§ What the task requires
Repeat exactly the lines of the entries below from the one with "LOC: 0.051 -> 0" through the one with "Admon. electronica: 0.0222 -> 0.0352", both ends included, and nothing else.

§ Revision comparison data
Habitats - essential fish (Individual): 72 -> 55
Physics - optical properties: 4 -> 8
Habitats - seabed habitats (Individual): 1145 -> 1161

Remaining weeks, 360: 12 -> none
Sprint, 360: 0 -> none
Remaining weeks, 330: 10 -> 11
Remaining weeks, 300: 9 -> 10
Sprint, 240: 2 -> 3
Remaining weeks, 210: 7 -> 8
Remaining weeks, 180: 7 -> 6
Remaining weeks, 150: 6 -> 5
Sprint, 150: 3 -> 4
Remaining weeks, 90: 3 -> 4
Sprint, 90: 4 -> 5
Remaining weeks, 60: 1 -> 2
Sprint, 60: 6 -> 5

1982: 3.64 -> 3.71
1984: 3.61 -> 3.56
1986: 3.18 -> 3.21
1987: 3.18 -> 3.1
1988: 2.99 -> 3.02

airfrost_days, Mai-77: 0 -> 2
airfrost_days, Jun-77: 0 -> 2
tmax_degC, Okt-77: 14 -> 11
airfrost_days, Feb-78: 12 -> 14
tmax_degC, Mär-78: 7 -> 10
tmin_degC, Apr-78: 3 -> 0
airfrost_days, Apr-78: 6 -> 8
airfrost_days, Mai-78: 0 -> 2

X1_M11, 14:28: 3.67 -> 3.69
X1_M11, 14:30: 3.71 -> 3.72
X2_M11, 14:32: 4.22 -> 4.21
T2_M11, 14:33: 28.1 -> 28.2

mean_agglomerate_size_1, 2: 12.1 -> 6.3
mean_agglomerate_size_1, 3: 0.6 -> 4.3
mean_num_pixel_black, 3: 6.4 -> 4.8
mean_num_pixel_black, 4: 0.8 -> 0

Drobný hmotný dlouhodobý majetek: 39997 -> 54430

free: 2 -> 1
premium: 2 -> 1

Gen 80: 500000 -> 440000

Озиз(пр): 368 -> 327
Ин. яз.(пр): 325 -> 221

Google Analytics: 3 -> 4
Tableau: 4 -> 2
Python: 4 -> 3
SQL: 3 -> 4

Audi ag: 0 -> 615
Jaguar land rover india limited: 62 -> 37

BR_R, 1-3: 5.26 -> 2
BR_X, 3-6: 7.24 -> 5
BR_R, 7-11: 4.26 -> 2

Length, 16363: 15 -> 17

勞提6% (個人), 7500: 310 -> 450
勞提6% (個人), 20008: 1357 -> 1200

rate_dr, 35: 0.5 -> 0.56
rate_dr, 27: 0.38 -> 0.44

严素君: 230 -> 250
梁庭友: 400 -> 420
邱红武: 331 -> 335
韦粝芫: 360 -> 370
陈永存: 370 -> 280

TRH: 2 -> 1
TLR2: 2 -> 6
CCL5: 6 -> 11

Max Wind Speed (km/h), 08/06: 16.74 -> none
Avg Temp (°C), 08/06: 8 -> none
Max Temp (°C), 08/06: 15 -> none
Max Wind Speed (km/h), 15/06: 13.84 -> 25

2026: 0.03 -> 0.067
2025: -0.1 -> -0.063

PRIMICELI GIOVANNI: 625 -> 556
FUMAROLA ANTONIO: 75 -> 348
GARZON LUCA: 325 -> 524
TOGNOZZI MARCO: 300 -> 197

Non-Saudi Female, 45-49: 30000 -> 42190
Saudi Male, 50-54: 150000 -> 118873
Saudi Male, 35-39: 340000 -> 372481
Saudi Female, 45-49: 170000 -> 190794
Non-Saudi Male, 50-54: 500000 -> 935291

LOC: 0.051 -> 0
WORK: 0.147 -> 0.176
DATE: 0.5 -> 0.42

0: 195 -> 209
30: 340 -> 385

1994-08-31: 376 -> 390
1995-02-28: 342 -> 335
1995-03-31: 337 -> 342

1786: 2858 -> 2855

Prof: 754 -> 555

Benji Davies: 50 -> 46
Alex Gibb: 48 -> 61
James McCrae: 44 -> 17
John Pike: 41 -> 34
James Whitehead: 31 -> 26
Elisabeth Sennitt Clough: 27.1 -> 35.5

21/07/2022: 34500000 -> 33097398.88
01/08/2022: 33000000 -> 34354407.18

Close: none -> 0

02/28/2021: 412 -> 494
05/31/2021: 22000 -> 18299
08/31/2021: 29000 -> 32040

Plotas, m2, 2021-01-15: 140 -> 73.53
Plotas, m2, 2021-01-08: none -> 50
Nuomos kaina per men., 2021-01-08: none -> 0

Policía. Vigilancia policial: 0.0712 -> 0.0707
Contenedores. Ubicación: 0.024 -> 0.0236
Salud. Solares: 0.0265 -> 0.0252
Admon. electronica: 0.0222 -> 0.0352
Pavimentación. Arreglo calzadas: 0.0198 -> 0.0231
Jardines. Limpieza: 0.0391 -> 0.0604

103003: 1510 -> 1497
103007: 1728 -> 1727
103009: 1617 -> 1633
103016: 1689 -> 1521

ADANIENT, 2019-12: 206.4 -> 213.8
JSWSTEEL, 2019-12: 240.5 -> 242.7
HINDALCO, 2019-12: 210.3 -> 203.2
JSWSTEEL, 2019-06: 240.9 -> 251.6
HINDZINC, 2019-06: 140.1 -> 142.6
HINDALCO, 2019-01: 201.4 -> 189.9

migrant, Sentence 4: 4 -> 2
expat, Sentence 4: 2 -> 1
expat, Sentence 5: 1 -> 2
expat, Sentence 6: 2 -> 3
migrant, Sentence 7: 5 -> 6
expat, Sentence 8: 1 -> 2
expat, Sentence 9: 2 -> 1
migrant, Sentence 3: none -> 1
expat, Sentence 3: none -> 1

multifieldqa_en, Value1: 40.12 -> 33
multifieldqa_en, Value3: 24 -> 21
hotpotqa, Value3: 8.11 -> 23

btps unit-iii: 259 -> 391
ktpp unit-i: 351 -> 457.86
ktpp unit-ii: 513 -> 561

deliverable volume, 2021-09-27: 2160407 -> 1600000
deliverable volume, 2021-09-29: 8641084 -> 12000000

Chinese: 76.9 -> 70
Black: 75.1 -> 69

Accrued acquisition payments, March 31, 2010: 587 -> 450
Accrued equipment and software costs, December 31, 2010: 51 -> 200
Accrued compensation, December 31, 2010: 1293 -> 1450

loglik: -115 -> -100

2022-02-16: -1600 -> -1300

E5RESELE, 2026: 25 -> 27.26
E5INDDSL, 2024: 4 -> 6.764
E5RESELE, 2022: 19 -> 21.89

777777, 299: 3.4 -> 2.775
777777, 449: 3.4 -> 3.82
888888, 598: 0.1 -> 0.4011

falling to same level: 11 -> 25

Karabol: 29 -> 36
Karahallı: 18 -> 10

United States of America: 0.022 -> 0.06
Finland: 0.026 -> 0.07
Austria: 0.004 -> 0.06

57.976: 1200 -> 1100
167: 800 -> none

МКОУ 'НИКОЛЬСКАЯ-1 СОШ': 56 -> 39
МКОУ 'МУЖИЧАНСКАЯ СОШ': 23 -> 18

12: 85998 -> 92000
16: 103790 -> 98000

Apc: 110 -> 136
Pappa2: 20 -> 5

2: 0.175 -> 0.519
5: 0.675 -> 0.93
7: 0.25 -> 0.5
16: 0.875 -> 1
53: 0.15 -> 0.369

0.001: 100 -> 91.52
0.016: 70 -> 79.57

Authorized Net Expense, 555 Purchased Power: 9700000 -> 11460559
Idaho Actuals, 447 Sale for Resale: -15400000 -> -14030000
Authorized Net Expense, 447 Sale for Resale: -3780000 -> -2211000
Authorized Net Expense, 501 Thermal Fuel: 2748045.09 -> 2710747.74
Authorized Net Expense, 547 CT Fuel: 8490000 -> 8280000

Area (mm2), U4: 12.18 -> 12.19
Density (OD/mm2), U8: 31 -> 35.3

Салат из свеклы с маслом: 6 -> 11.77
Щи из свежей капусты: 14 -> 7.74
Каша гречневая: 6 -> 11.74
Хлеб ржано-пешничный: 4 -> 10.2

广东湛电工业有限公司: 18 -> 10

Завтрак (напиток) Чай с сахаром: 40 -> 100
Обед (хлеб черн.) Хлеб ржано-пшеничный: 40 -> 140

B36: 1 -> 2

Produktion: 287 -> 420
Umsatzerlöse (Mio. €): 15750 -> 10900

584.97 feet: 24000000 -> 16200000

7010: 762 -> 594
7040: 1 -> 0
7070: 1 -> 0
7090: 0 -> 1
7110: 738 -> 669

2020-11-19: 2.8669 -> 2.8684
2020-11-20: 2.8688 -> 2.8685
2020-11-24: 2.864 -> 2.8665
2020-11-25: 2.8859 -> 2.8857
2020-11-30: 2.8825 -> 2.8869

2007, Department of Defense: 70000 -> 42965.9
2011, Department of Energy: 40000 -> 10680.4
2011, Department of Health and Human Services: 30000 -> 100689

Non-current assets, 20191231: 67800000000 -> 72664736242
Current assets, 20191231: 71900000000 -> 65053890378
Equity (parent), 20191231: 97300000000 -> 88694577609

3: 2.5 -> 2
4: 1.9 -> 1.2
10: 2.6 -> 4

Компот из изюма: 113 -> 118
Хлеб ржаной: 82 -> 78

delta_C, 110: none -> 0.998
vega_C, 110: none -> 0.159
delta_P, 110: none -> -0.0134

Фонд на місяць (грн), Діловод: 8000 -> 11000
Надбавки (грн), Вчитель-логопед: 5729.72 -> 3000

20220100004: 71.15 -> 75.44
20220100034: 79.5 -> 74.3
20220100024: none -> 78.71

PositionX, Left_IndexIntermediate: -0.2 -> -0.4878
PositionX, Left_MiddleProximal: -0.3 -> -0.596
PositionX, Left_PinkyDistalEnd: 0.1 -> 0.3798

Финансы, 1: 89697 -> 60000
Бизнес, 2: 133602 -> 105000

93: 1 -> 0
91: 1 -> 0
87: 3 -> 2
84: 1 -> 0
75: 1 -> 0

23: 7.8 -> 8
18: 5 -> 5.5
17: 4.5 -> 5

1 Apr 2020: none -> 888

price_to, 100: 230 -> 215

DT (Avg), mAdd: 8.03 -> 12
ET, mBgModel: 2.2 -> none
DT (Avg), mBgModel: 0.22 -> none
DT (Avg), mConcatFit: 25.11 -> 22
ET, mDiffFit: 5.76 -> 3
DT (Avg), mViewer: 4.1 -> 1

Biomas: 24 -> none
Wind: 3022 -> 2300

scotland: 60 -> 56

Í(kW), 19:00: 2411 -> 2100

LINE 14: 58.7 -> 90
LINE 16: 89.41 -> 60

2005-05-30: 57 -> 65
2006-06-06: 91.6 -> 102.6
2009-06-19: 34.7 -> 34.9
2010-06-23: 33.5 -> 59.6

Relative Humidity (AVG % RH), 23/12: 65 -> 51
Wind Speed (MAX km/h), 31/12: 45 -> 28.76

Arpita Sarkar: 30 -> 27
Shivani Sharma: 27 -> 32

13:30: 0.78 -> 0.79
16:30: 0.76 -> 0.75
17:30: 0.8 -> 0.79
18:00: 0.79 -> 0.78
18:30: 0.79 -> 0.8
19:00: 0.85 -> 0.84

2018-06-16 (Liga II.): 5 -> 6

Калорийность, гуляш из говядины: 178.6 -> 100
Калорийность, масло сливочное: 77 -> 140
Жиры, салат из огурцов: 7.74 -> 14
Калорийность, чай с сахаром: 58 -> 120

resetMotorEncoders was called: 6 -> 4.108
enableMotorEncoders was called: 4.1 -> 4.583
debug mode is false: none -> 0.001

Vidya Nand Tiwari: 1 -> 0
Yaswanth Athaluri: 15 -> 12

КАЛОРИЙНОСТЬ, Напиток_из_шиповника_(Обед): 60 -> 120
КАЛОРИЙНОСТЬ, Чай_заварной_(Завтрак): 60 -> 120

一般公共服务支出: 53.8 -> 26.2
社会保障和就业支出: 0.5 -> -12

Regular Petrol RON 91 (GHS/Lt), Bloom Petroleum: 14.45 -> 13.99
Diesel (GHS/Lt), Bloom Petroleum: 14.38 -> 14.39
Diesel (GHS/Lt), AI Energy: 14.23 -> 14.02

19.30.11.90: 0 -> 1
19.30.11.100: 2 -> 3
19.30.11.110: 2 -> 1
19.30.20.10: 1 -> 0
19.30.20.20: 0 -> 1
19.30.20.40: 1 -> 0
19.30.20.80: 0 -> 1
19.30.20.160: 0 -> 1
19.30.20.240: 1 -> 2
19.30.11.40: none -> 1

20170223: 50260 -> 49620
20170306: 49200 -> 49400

§ Response to this task
LOC: 0.051 -> 0
WORK: 0.147 -> 0.176
DATE: 0.5 -> 0.42

0: 195 -> 209
30: 340 -> 385

1994-08-31: 376 -> 390
1995-02-28: 342 -> 335
1995-03-31: 337 -> 342

1786: 2858 -> 2855

Prof: 754 -> 555

Benji Davies: 50 -> 46
Alex Gibb: 48 -> 61
James McCrae: 44 -> 17
John Pike: 41 -> 34
James Whitehead: 31 -> 26
Elisabeth Sennitt Clough: 27.1 -> 35.5

21/07/2022: 34500000 -> 33097398.88
01/08/2022: 33000000 -> 34354407.18

Close: none -> 0

02/28/2021: 412 -> 494
05/31/2021: 22000 -> 18299
08/31/2021: 29000 -> 32040

Plotas, m2, 2021-01-15: 140 -> 73.53
Plotas, m2, 2021-01-08: none -> 50
Nuomos kaina per men., 2021-01-08: none -> 0

Policía. Vigilancia policial: 0.0712 -> 0.0707
Contenedores. Ubicación: 0.024 -> 0.0236
Salud. Solares: 0.0265 -> 0.0252
Admon. electronica: 0.0222 -> 0.0352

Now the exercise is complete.